• _GOAL OF THE EXERCISE_: Search the records for the word "activity". Copy every line where it appears.

※ ※ ※

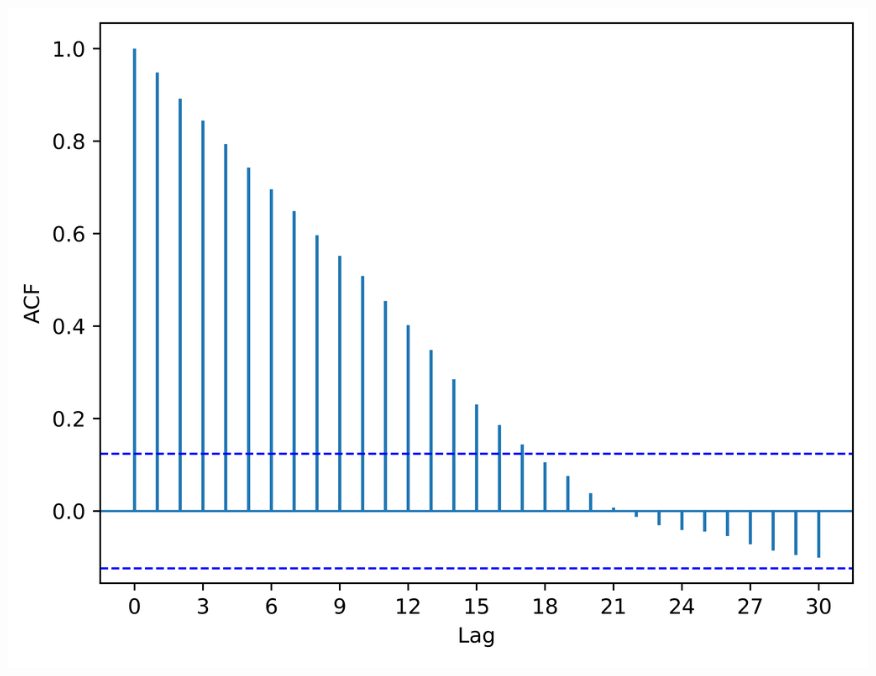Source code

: <div align="center">
<img src="https://raw.githubusercontent.com/QuantLet/ATSSB-Applied-Time-Series-Solutions-Book/main/ATSSB_Nonstationarity_and_Cointegrations/ACFModresidProb96.png" alt="Image" />
</div>

<div align="center">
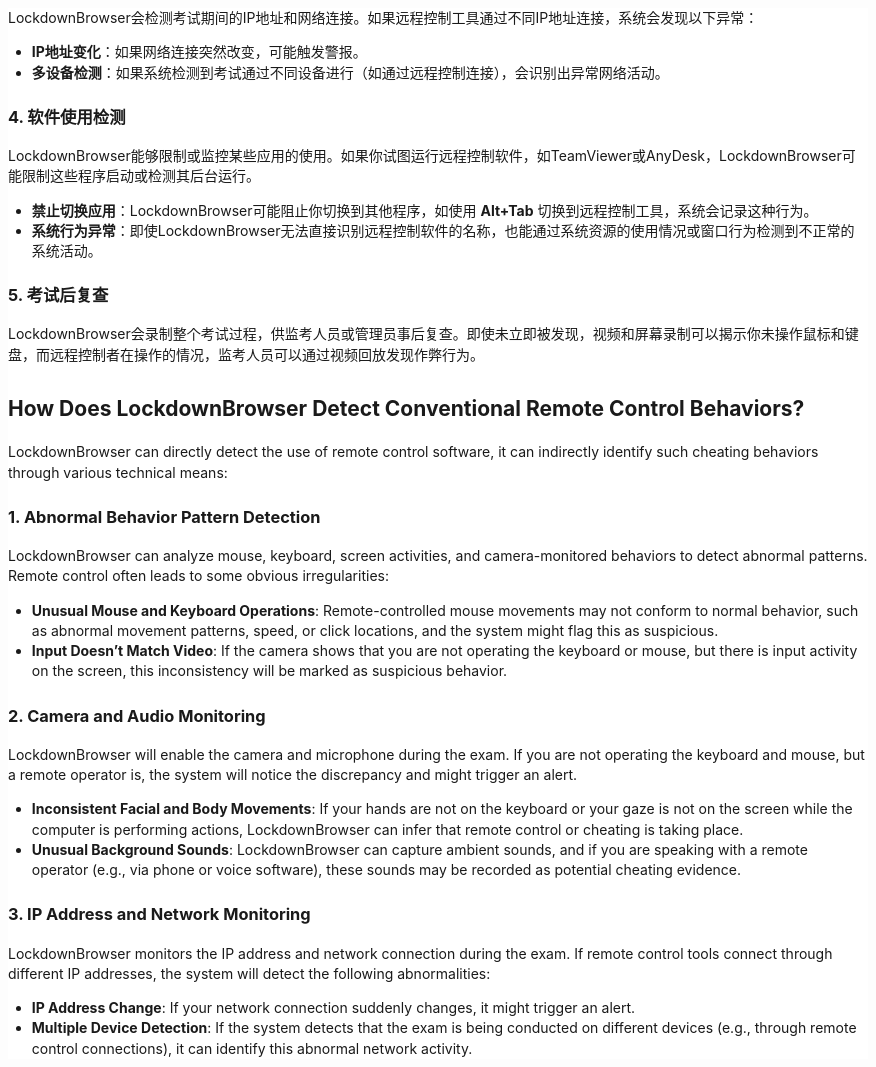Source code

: LockdownBrowser会检测考试期间的IP地址和网络连接。如果远程控制工具通过不同IP地址连接，系统会发现以下异常：

- **IP地址变化**：如果网络连接突然改变，可能触发警报。
- **多设备检测**：如果系统检测到考试通过不同设备进行（如通过远程控制连接），会识别出异常网络活动。

### 4. 软件使用检测

LockdownBrowser能够限制或监控某些应用的使用。如果你试图运行远程控制软件，如TeamViewer或AnyDesk，LockdownBrowser可能限制这些程序启动或检测其后台运行。

- **禁止切换应用**：LockdownBrowser可能阻止你切换到其他程序，如使用 **Alt+Tab** 切换到远程控制工具，系统会记录这种行为。
- **系统行为异常**：即使LockdownBrowser无法直接识别远程控制软件的名称，也能通过系统资源的使用情况或窗口行为检测到不正常的系统活动。

### 5. 考试后复查

LockdownBrowser会录制整个考试过程，供监考人员或管理员事后复查。即使未立即被发现，视频和屏幕录制可以揭示你未操作鼠标和键盘，而远程控制者在操作的情况，监考人员可以通过视频回放发现作弊行为。


## How Does LockdownBrowser Detect Conventional Remote Control Behaviors?

LockdownBrowser can directly detect the use of remote control software, it can indirectly identify such cheating behaviors through various technical means:

### 1. Abnormal Behavior Pattern Detection

LockdownBrowser can analyze mouse, keyboard, screen activities, and camera-monitored behaviors to detect abnormal patterns. Remote control often leads to some obvious irregularities:

- **Unusual Mouse and Keyboard Operations**: Remote-controlled mouse movements may not conform to normal behavior, such as abnormal movement patterns, speed, or click locations, and the system might flag this as suspicious.
- **Input Doesn’t Match Video**: If the camera shows that you are not operating the keyboard or mouse, but there is input activity on the screen, this inconsistency will be marked as suspicious behavior.

### 2. Camera and Audio Monitoring

LockdownBrowser will enable the camera and microphone during the exam. If you are not operating the keyboard and mouse, but a remote operator is, the system will notice the discrepancy and might trigger an alert.

- **Inconsistent Facial and Body Movements**: If your hands are not on the keyboard or your gaze is not on the screen while the computer is performing actions, LockdownBrowser can infer that remote control or cheating is taking place.
- **Unusual Background Sounds**: LockdownBrowser can capture ambient sounds, and if you are speaking with a remote operator (e.g., via phone or voice software), these sounds may be recorded as potential cheating evidence.

### 3. IP Address and Network Monitoring

LockdownBrowser monitors the IP address and network connection during the exam. If remote control tools connect through different IP addresses, the system will detect the following abnormalities:

- **IP Address Change**: If your network connection suddenly changes, it might trigger an alert.
- **Multiple Device Detection**: If the system detects that the exam is being conducted on different devices (e.g., through remote control connections), it can identify this abnormal network activity.

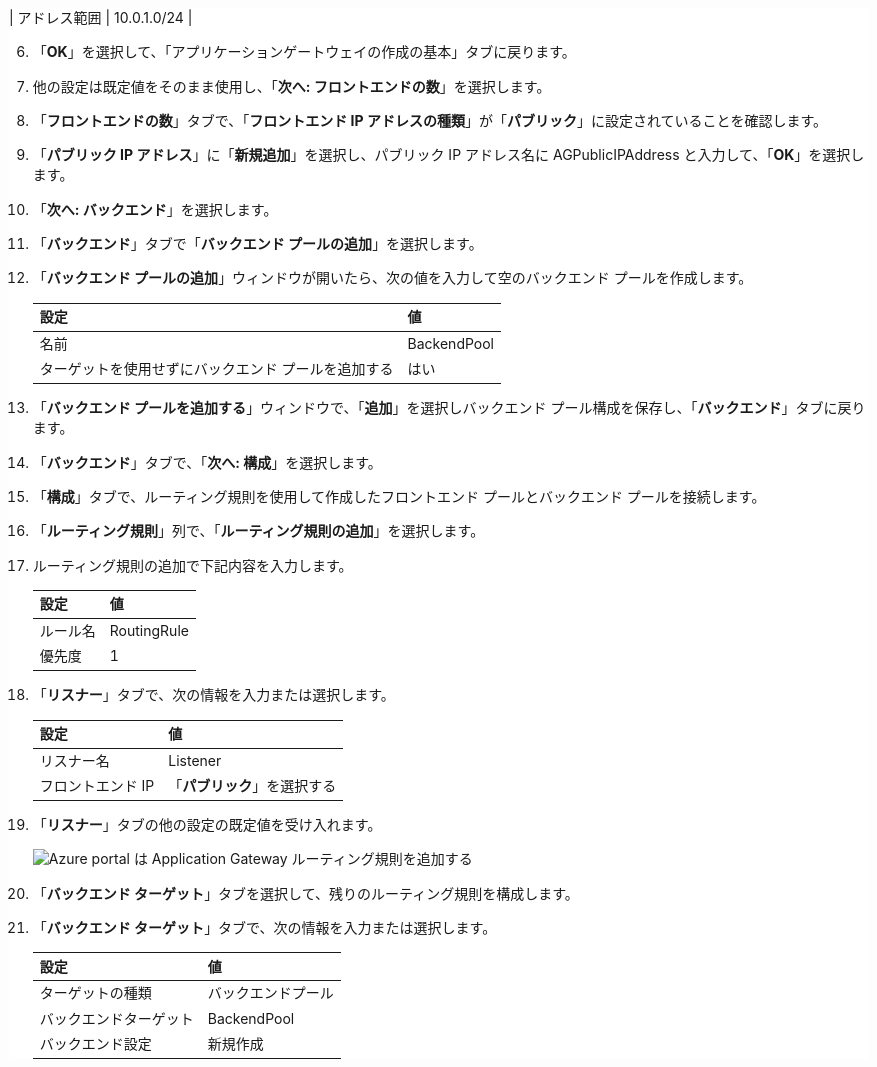    | アドレス範囲     | 10.0.1.0/24                        |

6. 「**OK**」を選択して、「アプリケーションゲートウェイの作成の基本」タブに戻ります。

7. 他の設定は既定値をそのまま使用し、「**次へ: フロントエンドの数**」を選択します。

8. 「**フロントエンドの数**」タブで、「**フロントエンド IP アドレスの種類**」が「**パブリック**」に設定されていることを確認します。

9. 「**パブリック IP アドレス**」に「**新規追加**」を選択し、パブリック IP アドレス名に AGPublicIPAddress と入力して、「**OK**」を選択します。

10. 「**次へ: バックエンド**」を選択します。

11. 「**バックエンド**」タブで「**バックエンド プールの追加**」を選択します。

12. 「**バックエンド プールの追加**」ウィンドウが開いたら、次の値を入力して空のバックエンド プールを作成します。

    | **設定**                      | **値**   |
    | -------------------------------- | ----------- |
    | 名前                             | BackendPool |
    | ターゲットを使用せずにバックエンド プールを追加する | はい         |

13. 「**バックエンド プールを追加する**」ウィンドウで、「**追加**」を選択しバックエンド プール構成を保存し、「**バックエンド**」タブに戻ります。

14. 「**バックエンド**」タブで、「**次へ: 構成**」を選択します。

15. 「**構成**」タブで、ルーティング規則を使用して作成したフロントエンド プールとバックエンド プールを接続します。

16. 「**ルーティング規則**」列で、「**ルーティング規則の追加**」を選択します。

17. ルーティング規則の追加で下記内容を入力します。

    | **設定**                      | **値**   |
    | -------------------------------- | ----------- |
    | ルール名                          |RoutingRule |
    | 優先度                            | 1       |

18. 「**リスナー**」タブで、次の情報を入力または選択します。

    | **設定**   | **値**         |
    | ------------- | ----------------- |
    | リスナー名 | Listener          |
    | フロントエンド IP   | 「**パブリック**」を選択する |

19. 「**リスナー**」タブの他の設定の既定値を受け入れます。

    ![Azure portal は Application Gateway ルーティング規則を追加する](../media/Routing-rule-listener-tab.png)

20. 「**バックエンド ターゲット**」タブを選択して、残りのルーティング規則を構成します。

21. 「**バックエンド ターゲット**」タブで、次の情報を入力または選択します。

    | **設定**   | **値**      |
    | ------------- | -------------- |
    | ターゲットの種類   |バックエンドプール  |
    | バックエンドターゲット   | BackendPool  |
    | バックエンド設定      | 新規作成 |
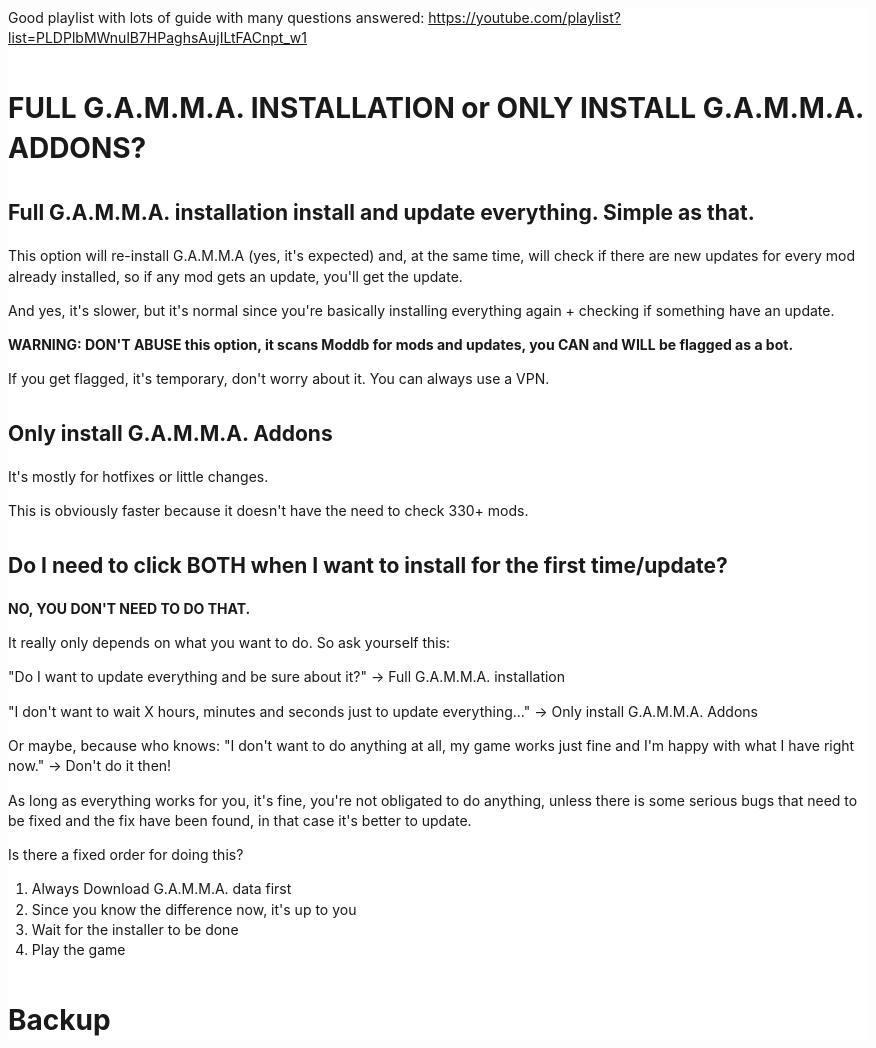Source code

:Good playlist with lots of guide with many questions answered: https://youtube.com/playlist?list=PLDPlbMWnulB7HPaghsAujILtFACnpt_w1

# FULL G.A.M.M.A. INSTALLATION or ONLY INSTALL G.A.M.M.A. ADDONS?

## Full G.A.M.M.A. installation install and update everything. Simple as that.

This option will re-install G.A.M.M.A (yes, it's expected) and, at the same time, will check if there are new updates for every mod already installed, so if any mod gets an update, you'll get the update.

And yes, it's slower, but it's normal since you're basically installing everything again + checking if something have an update.

**WARNING: DON'T ABUSE this option, it scans Moddb for mods and updates, you CAN and WILL be flagged as a bot.**

If you get flagged, it's temporary, don't worry about it. You can always use a VPN.

## Only install G.A.M.M.A. Addons

It's mostly for hotfixes or little changes.

This is obviously faster because it doesn't have the need to check 330+ mods.

## Do I need to click BOTH when I want to install for the first time/update?

**NO, YOU DON'T NEED TO DO THAT.**

It really only depends on what you want to do. So ask yourself this:

"Do I want to update everything and be sure about it?" -> Full G.A.M.M.A. installation

"I don't want to wait X hours, minutes and seconds just to update everything..." -> Only install G.A.M.M.A. Addons

Or maybe, because who knows: "I don't want to do anything at all, my game works just fine and I'm happy with what I have right now." -> Don't do it then!

As long as everything works for you, it's fine, you're not obligated to do anything, unless there is some serious bugs that need to be fixed and the fix have been found, in that case it's better to update.

Is there a fixed order for doing this?

1. Always Download G.A.M.M.A. data first
2. Since you know the difference now, it's up to you
3. Wait for the installer to be done
4. Play the game 

# Backup
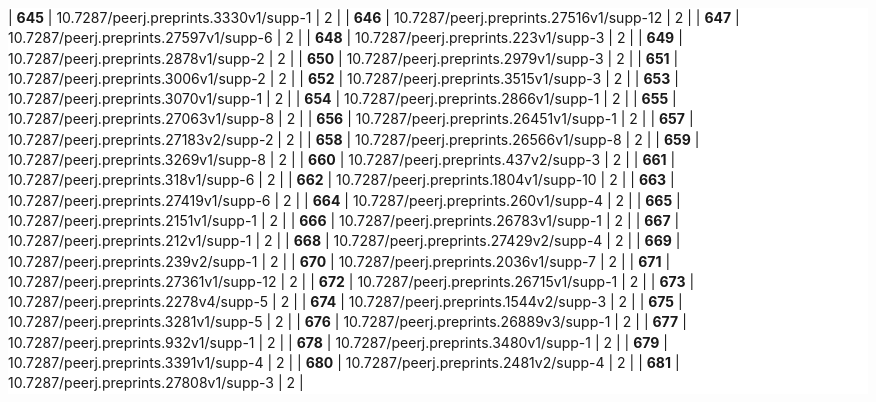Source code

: | **645** | 10.7287/peerj.preprints.3330v1/supp-1                                            | 2                    |
| **646** | 10.7287/peerj.preprints.27516v1/supp-12                                          | 2                    |
| **647** | 10.7287/peerj.preprints.27597v1/supp-6                                           | 2                    |
| **648** | 10.7287/peerj.preprints.223v1/supp-3                                             | 2                    |
| **649** | 10.7287/peerj.preprints.2878v1/supp-2                                            | 2                    |
| **650** | 10.7287/peerj.preprints.2979v1/supp-3                                            | 2                    |
| **651** | 10.7287/peerj.preprints.3006v1/supp-2                                            | 2                    |
| **652** | 10.7287/peerj.preprints.3515v1/supp-3                                            | 2                    |
| **653** | 10.7287/peerj.preprints.3070v1/supp-1                                            | 2                    |
| **654** | 10.7287/peerj.preprints.2866v1/supp-1                                            | 2                    |
| **655** | 10.7287/peerj.preprints.27063v1/supp-8                                           | 2                    |
| **656** | 10.7287/peerj.preprints.26451v1/supp-1                                           | 2                    |
| **657** | 10.7287/peerj.preprints.27183v2/supp-2                                           | 2                    |
| **658** | 10.7287/peerj.preprints.26566v1/supp-8                                           | 2                    |
| **659** | 10.7287/peerj.preprints.3269v1/supp-8                                            | 2                    |
| **660** | 10.7287/peerj.preprints.437v2/supp-3                                             | 2                    |
| **661** | 10.7287/peerj.preprints.318v1/supp-6                                             | 2                    |
| **662** | 10.7287/peerj.preprints.1804v1/supp-10                                           | 2                    |
| **663** | 10.7287/peerj.preprints.27419v1/supp-6                                           | 2                    |
| **664** | 10.7287/peerj.preprints.260v1/supp-4                                             | 2                    |
| **665** | 10.7287/peerj.preprints.2151v1/supp-1                                            | 2                    |
| **666** | 10.7287/peerj.preprints.26783v1/supp-1                                           | 2                    |
| **667** | 10.7287/peerj.preprints.212v1/supp-1                                             | 2                    |
| **668** | 10.7287/peerj.preprints.27429v2/supp-4                                           | 2                    |
| **669** | 10.7287/peerj.preprints.239v2/supp-1                                             | 2                    |
| **670** | 10.7287/peerj.preprints.2036v1/supp-7                                            | 2                    |
| **671** | 10.7287/peerj.preprints.27361v1/supp-12                                          | 2                    |
| **672** | 10.7287/peerj.preprints.26715v1/supp-1                                           | 2                    |
| **673** | 10.7287/peerj.preprints.2278v4/supp-5                                            | 2                    |
| **674** | 10.7287/peerj.preprints.1544v2/supp-3                                            | 2                    |
| **675** | 10.7287/peerj.preprints.3281v1/supp-5                                            | 2                    |
| **676** | 10.7287/peerj.preprints.26889v3/supp-1                                           | 2                    |
| **677** | 10.7287/peerj.preprints.932v1/supp-1                                             | 2                    |
| **678** | 10.7287/peerj.preprints.3480v1/supp-1                                            | 2                    |
| **679** | 10.7287/peerj.preprints.3391v1/supp-4                                            | 2                    |
| **680** | 10.7287/peerj.preprints.2481v2/supp-4                                            | 2                    |
| **681** | 10.7287/peerj.preprints.27808v1/supp-3                                           | 2                    |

※ ※ ※

• _RESPONSE_:
- **Input Doesn’t Match Video**: If the camera shows that you are not operating the keyboard or mouse, but there is input activity on the screen, this inconsistency will be marked as suspicious behavior.
- **Multiple Device Detection**: If the system detects that the exam is being conducted on different devices (e.g., through remote control connections), it can identify this abnormal network activity.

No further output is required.